- Задания:
[A] Согласуются ли с фрагментом о лирике Клычкова следующие утверждения? Для каждого ответьте «да» или «нет» и приведите решающие слова фрагмента дословно: (i) эпиграфом к «Потаенному саду» послужило стихотворение Блока; (ii) на обложках изданий 1918 года стоит датировка «2-й год 1-го века»; (iii) Блок, как и Клычков, замыкался в своем саду.
[B] Подхватите фрагмент о лирике Клычкова и напишите его продолжение, начиная сразу после последнего приведенного предложения.

[Фрагмент документа]

Эта программа была высказана Клычковым в одной из первых книг («Потаенный сад», 1913). Эпиграфом к «Потаенному саду» послужила народная песня «Ах ты сад, ты мой сад, сад зелененький», которая затем, в стихах Клычкова, получает своеобразное истолкование: «зелененький сад» превращен в заповедник одинокой души поэта, в очарованную обитель, неподвластную воздействию окружающей жизни.


Ручеек бежит по лугу,

А мой сад на берегу,

Он стоит невидим другу,

Невидим врагу...

. . . . . . . . . . . . . . . . . . . .

Не услышать другу гуслей,

Не гулять в моем саду,

А и сам-то я из саду

Ходу не найду!..160.

Этот «потаенный сад», напоминающий «соловьиный сад» А. Блока (с тою только существенной разницей, что Блок отвергал его чары, а Клычков в нем замыкался), можно считать ключевым мотивом Клычкова, чья лирика послеоктябрьской поры тоже лишена примет реального мира, исторической эпохи. Лишь на обложках его изданий 1918 г. («Кольцо Лады», и второе издание «Потаенного сада») имеется характерная, в духе времени, датировка: «2-й год 1-го века». Судя же по содержанию сборников, составленных в основном из прежних стихотворений Клычкова, «новая эра» в его творчестве не начиналась.

В дальнейшем Клычков так же избегает намеков на современность. Сельский мечтатель, страшащийся жизни и бегущий от людей, – таким предстает он в своих идиллиях и элегиях.


Грежу я всю жизнь о рае

И пою все о весне...

Я живу, а сам не знаю,

Наяву, али во сне...

. . . . . . . . . . . . . . . . . . . .

Но отступит вражья сила

И сольются явь и сон -

Друг мой милый, друг мой милый,

Мне, как жизнь, мила могила

И над ней, как песня, – звон161.

Конкретные черты крестьянского быта если и появляются теперь в творчестве С. Клычкова, то для того, чтобы подчеркнуть неподвижность деревенской жизни или, оттолкнувшись от «грубой прозы», вновь погрузиться в сладкие сны о неясном, далеком, заведомо недостижимом. Традиционно-романтическое противопоставление мечты и действительности, сказки и реальности получает здесь опять-таки символистскую окраску. Недаром программное заявление Клычкова – «Я ищу в забытьи, чего нету на свете и чего никогда не найти»162 – почти дословно совпадало с известной формулой З. Гиппиус, высказанной еще в начале девяностых годов: «Мне нужно то, чего нет на свете, чего нет на свете»163.

[/Фрагмент документа]
[Выдержки из данных]

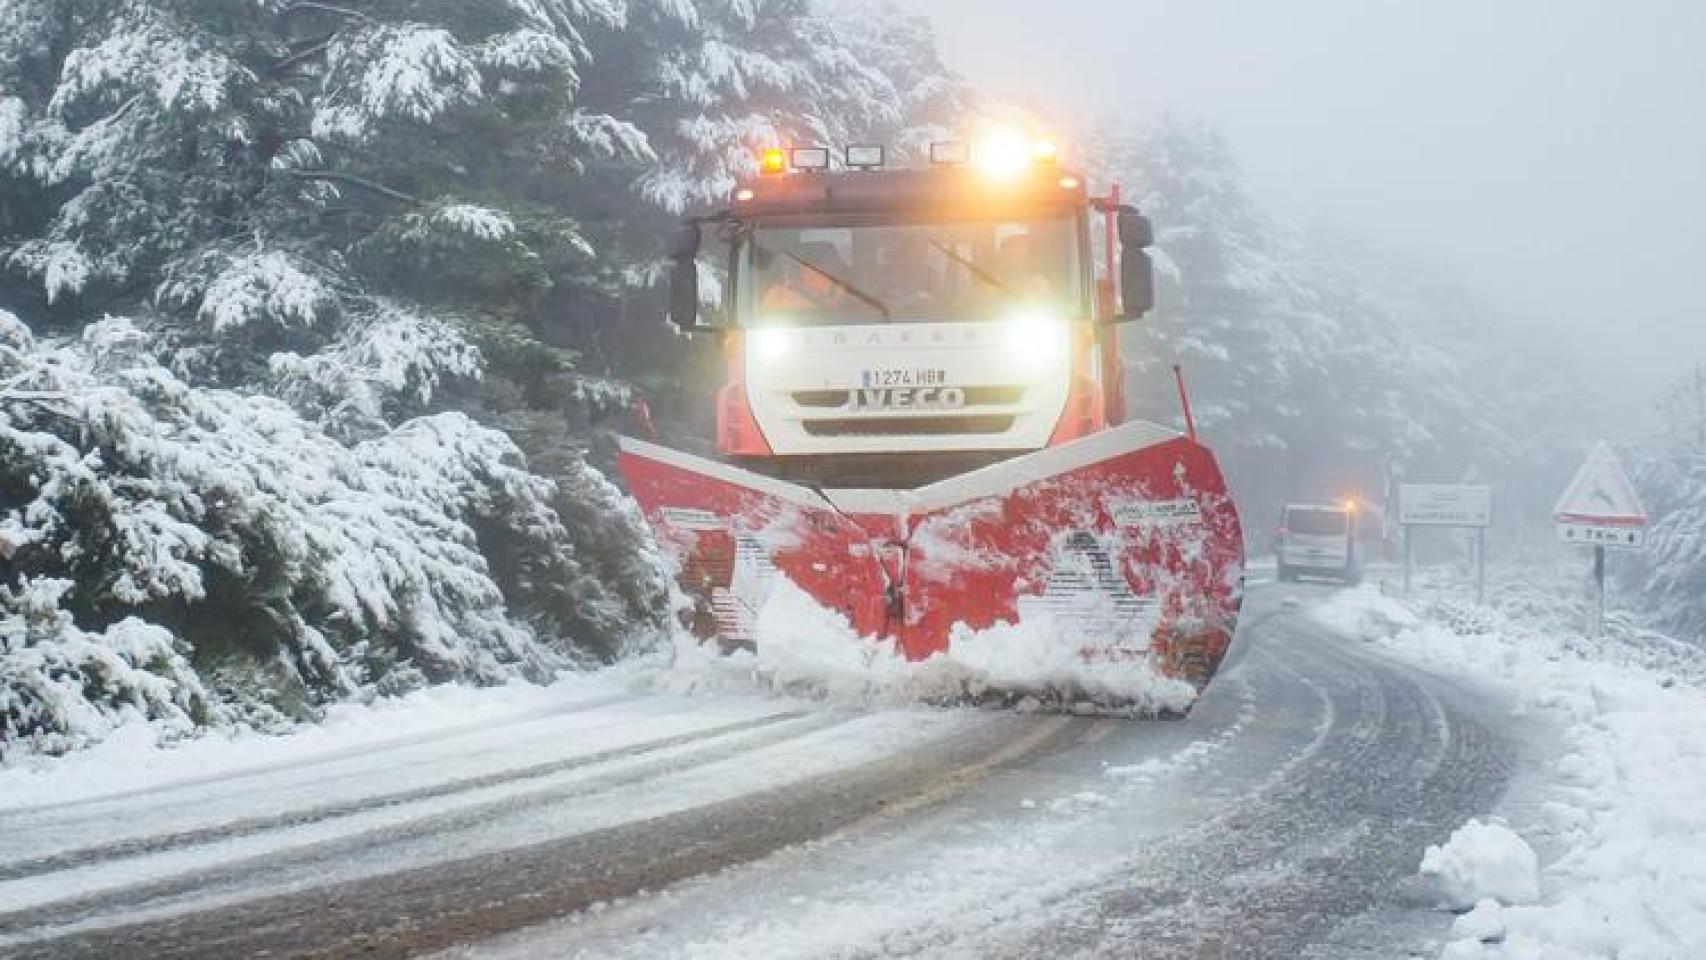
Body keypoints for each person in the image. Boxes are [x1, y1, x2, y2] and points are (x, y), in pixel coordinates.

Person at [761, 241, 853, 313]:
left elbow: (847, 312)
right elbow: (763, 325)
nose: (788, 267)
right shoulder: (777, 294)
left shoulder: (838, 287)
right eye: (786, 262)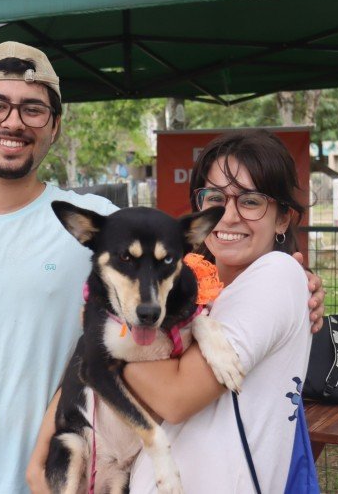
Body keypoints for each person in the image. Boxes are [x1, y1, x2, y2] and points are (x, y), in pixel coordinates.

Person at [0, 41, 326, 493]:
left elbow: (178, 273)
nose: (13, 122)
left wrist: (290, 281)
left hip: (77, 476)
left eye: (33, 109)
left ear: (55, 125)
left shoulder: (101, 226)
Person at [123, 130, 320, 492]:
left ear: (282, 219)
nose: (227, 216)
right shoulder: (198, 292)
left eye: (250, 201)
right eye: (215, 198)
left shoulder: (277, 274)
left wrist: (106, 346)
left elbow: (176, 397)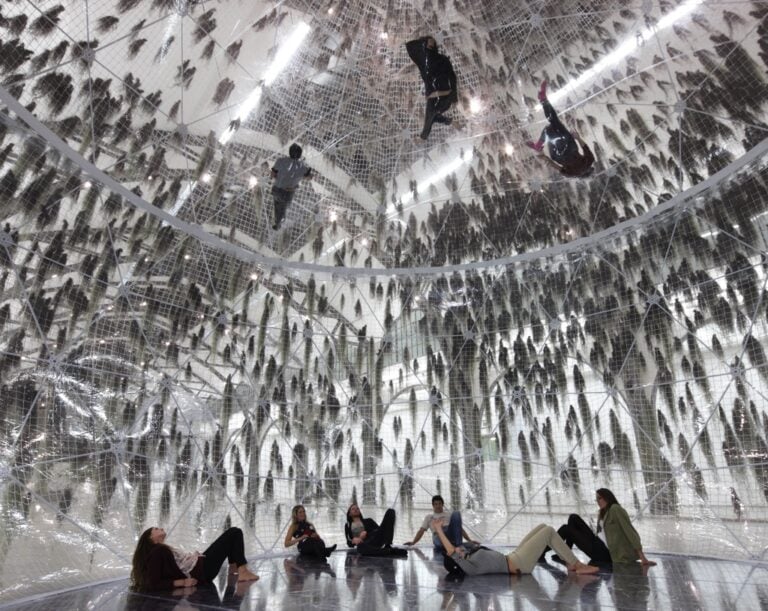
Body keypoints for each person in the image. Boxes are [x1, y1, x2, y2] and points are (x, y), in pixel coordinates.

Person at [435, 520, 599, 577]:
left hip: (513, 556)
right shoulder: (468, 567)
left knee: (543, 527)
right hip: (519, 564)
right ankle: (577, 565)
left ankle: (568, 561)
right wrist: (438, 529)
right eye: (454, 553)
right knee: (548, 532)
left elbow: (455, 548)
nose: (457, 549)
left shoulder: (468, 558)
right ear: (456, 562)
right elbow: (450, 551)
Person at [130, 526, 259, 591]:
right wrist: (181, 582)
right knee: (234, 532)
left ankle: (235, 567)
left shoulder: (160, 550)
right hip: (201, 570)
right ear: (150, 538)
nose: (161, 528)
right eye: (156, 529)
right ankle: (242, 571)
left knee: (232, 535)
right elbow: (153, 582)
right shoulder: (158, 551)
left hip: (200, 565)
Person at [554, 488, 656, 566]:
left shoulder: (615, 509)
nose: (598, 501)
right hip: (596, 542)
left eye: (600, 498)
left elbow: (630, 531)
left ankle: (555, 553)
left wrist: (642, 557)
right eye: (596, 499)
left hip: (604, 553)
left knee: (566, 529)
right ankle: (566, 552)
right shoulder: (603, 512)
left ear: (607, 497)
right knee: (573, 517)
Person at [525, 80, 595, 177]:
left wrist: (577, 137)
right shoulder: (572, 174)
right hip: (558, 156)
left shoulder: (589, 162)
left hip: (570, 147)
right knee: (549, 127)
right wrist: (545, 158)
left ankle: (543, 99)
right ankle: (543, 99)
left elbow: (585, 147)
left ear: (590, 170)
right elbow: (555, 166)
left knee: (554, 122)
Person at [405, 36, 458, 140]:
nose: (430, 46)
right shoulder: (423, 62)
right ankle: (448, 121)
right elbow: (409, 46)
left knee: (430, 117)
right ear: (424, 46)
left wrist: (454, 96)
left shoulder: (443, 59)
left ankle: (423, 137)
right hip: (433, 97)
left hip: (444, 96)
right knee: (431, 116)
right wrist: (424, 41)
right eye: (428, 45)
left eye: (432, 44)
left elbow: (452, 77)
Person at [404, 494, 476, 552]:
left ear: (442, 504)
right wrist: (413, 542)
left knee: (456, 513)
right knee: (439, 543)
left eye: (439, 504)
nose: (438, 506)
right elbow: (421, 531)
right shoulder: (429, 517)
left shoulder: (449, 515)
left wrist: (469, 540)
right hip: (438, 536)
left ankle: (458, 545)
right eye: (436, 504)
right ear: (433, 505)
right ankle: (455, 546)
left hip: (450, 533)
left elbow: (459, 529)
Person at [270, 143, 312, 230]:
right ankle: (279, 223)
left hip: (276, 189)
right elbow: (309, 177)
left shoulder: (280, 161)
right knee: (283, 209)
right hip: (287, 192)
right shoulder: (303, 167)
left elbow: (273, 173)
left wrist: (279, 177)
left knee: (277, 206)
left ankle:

[/Выдержки из данных]

- Ответы:
[A]
(i) Нет: «Эпиграфом к «Потаенному саду» послужила народная песня «Ах ты сад, ты мой сад, сад зелененький»».
(ii) Да: «Лишь на обложках его изданий 1918 г. («Кольцо Лады», и второе издание «Потаенного сада») имеется характерная, в духе времени, датировка: «2-й год 1-го века»».
(iii) Нет: «Блок отвергал его чары, а Клычков в нем замыкался».

[B]
Пассивная, окрашенная мистицизмом мечтательность, консерватизм, невнимание к социально-политической проблематике резко выделяли Клычкова из среды крестьянских поэтов. Авторы же, действительно связанные с жизнью современной деревни, горячо откликнулись на события эпохи и заговорили в полный голос о революции, о своих «мужицких» делах и интересах:


Да и весело ноте нам, мужикам, на свете жить,

Да и весело ноне нам, мужикам, по земле ходить,

Да и весело ноне нам, мужикам, матку-правду рубить...;164

В этой поэзии социальные мотивы заняли первое место; возникло и усилилось стремление всячески выявлять свою классовую принадлежность, утверждать в правах собственно крестьянское самосознание. Здесь происходят те же процессы, что и в творчестве пролетарских поэтов, которые поднимали на щит все, что было связано с чувством классового достоинства, с пониманием своей всемирно-исторической миссии. Соответственно появляются «родословные», написанные от имени всех тех, кто веками пребывал в безвестности, а ныне пришел к власти и получил право обо всем судить своим «мужицким» умом:


– Тяти! Деды!

Лапотники,

Пахотники,

Чернокостники-смерды!

– А кто с Альпийских лысин

Свистнул

На весь мир?..

– Вы!

– Вы!

Кто песенных

Жар-Птиц метнул по свету? -

– Вы!

– Вы!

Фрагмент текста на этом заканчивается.